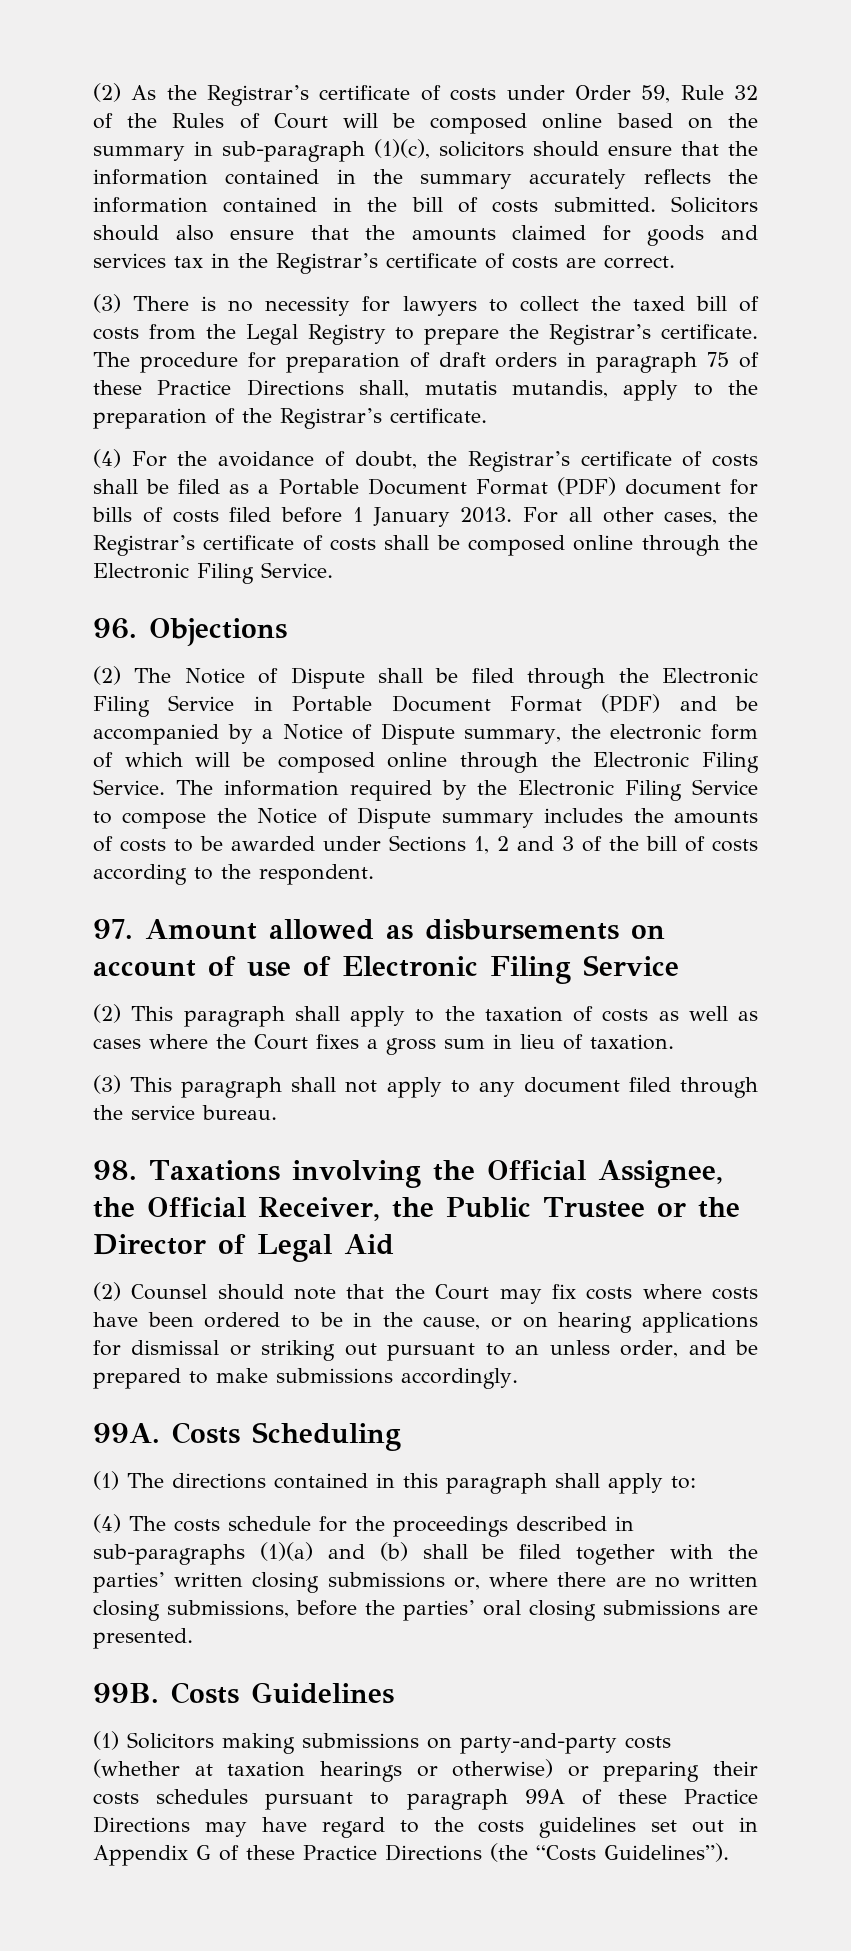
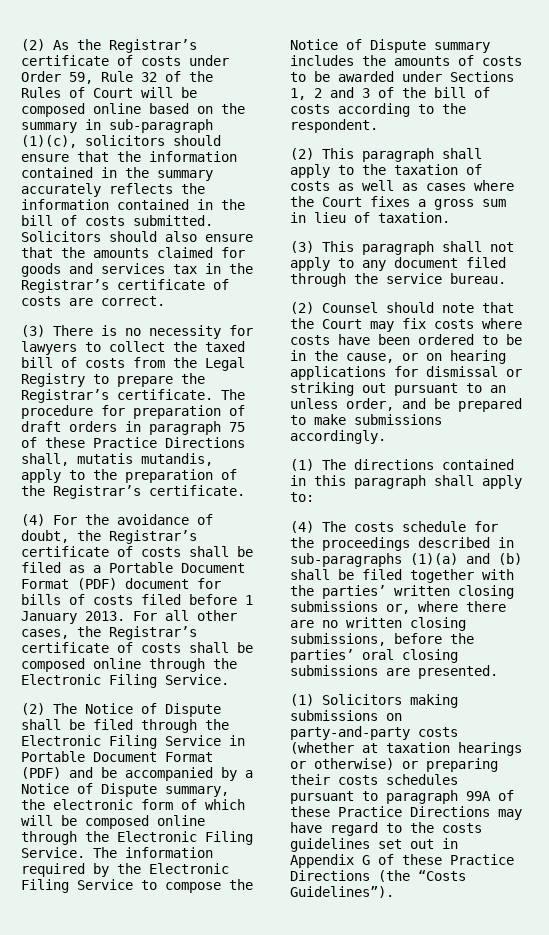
[93,618,287,646] // 96. Objections -> (229, 679) none
[93,919,665,940] [93,955,679,984] // 97. Amount allowed as disbursements on account of use of Electronic Filing Service -> (378, 126) none
[93,1160,723,1188] [93,1197,740,1221] [93,1234,394,1262] // 98. Taxations involving the Official Assignee, the Official Receiver, the Public Trustee or the Director of Legal Aid -> (506, 278) none
[93,1422,401,1451] // 99A. Costs Scheduling -> (386, 437) none
[93,1682,394,1704] // 99B. Costs Guidelines -> (498, 672) none

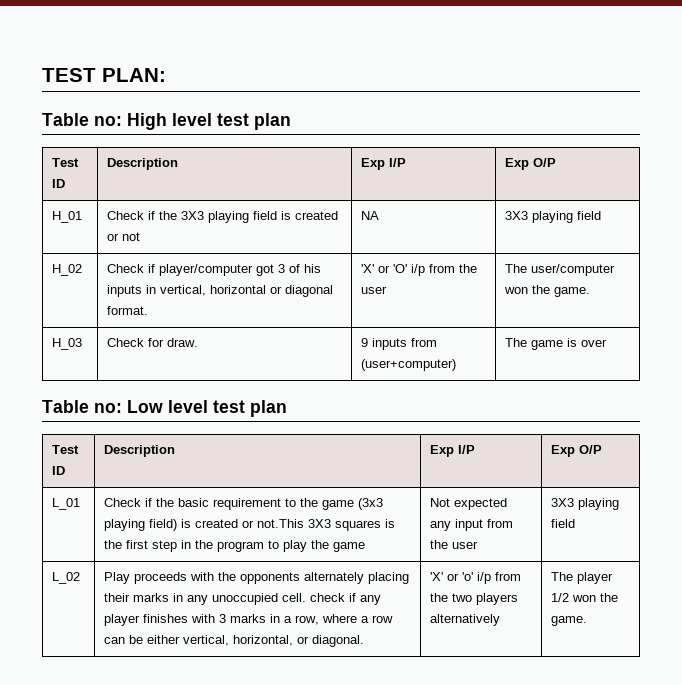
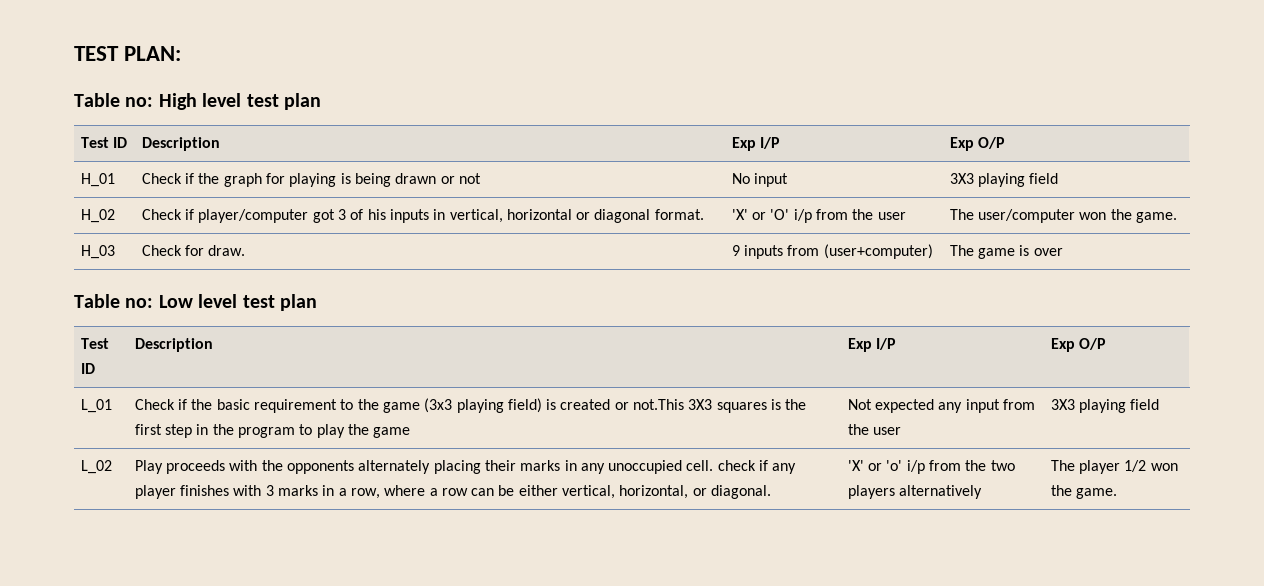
[181,211,339,223] 3X3 playing field is created -> [223,173,437,187] graph for playing is being drawn
[361,211,380,220] NA -> [731,173,788,187] No input

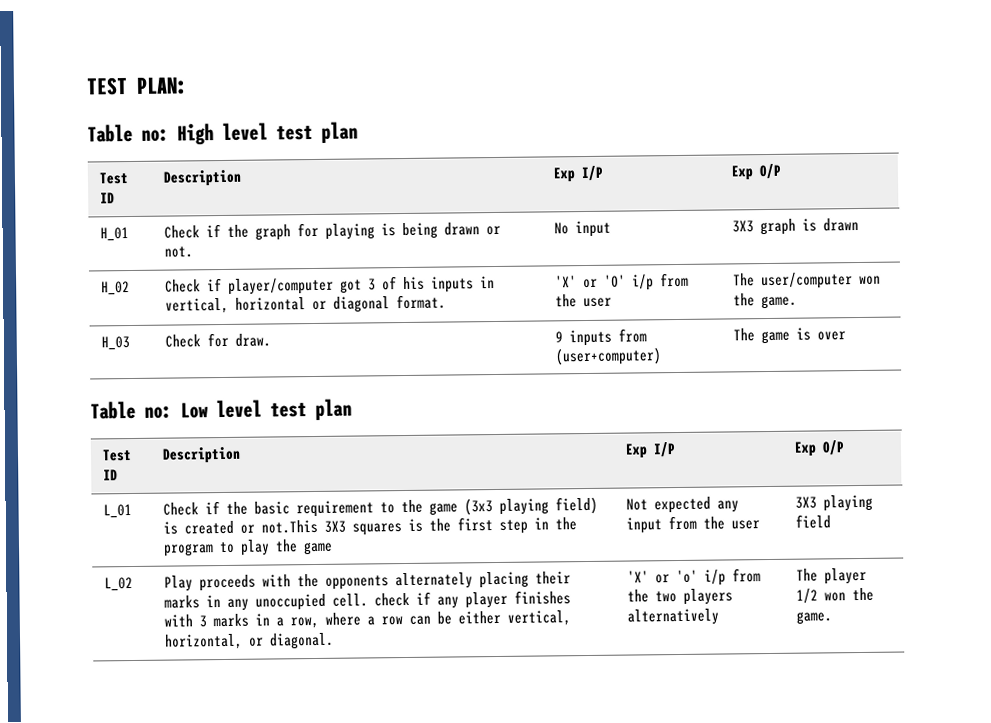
[458,173,481,184] not -> [163,246,193,258] not.
[977,173,1059,187] playing field -> [759,218,859,236] graph is drawn

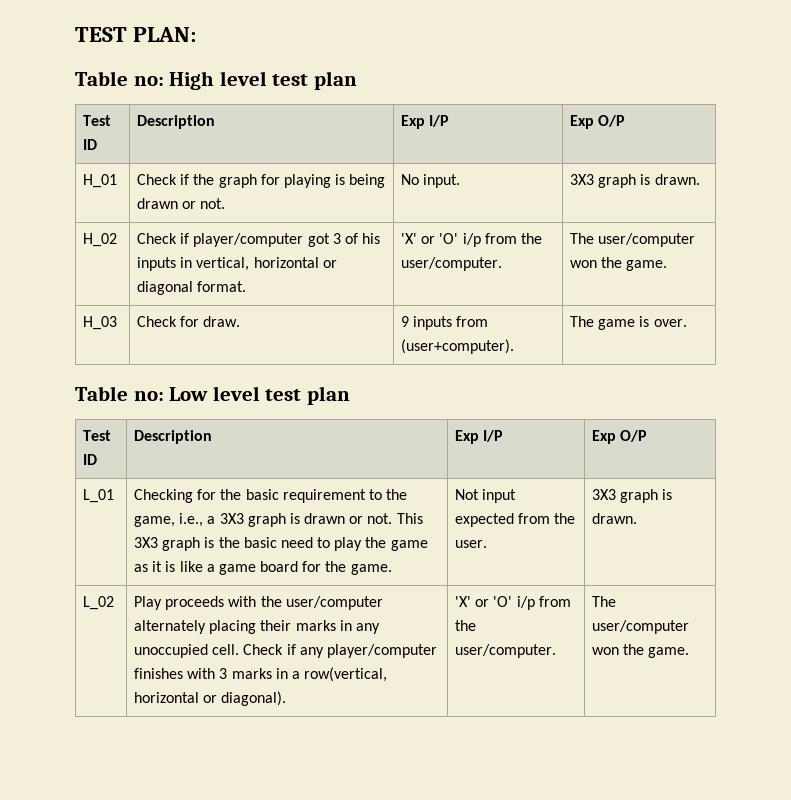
[574,220,611,238] [731,218,859,236] input | 3X3 graph is drawn -> [423,174,461,188] [569,174,700,188] input. | 3X3 graph is drawn.
[582,297,612,308] user -> [400,257,502,271] user/computer.
[554,347,662,366] (user+computer) -> [400,339,514,354] (user+computer).
[816,331,846,341] over -> [653,319,687,327] over.
[162,501,220,516] Check if -> [133,489,217,503] Checking for
[428,496,598,516] [162,517,577,536] [162,539,333,557] [625,496,739,514] [625,515,760,534] [794,494,873,512] [794,514,831,529] game (3x3 playing field) is created or not.This 3X3 squares is the first step in the program to play the game | Not expected any input from the user | 3X3 playing field -> [133,513,423,527] [133,537,428,551] [133,561,392,575] [454,489,517,503] [454,513,576,527] [454,540,487,548] [591,489,673,503] [591,513,637,524] game, i.e., a 3X3 graph is drawn or not. This 3X3 graph is the basic need to play the game as it is like a game board for the game. | Not input expected from the user. | 3X3 graph is drawn.
[324,575,389,590] opponents -> [285,596,383,610] user/computer
[373,592,410,607] check -> [243,644,284,655] Check
[464,591,508,609] player -> [326,644,437,658] player/computer
[289,610,571,629] [163,632,334,650] [626,568,761,586] [626,588,733,605] [626,608,719,626] [795,567,867,585] [795,588,818,604] row, where a row can be either vertical, horizontal, or diagonal. | 'X' or 'o' i/p from the two players alternatively | The player 1/2 -> [304,667,388,682] [133,691,287,706] [454,596,571,610] [454,620,476,631] [454,644,556,658] [591,596,616,607] [591,620,689,634] row(vertical, horizontal or diagonal). | 'X' or 'O' i/p from the user/computer. | The user/computer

◆ ◆ ◆ ◆ ◆ ◆ ◆

**INSTRUCTIONS TO FOLLOW**:
Print the entries as they stand, first line through the line holding "[93,1422,401,1451] // 99A.", with every picture removed.

**ANSWER TO THIS TASK**:
[93,618,287,646] // 96. Objections -> (229, 679) none
[93,919,665,940] [93,955,679,984] // 97. Amount allowed as disbursements on account of use of Electronic Filing Service -> (378, 126) none
[93,1160,723,1188] [93,1197,740,1221] [93,1234,394,1262] // 98. Taxations involving the Official Assignee, the Official Receiver, the Public Trustee or the Director of Legal Aid -> (506, 278) none
[93,1422,401,1451] // 99A. Costs Scheduling -> (386, 437) none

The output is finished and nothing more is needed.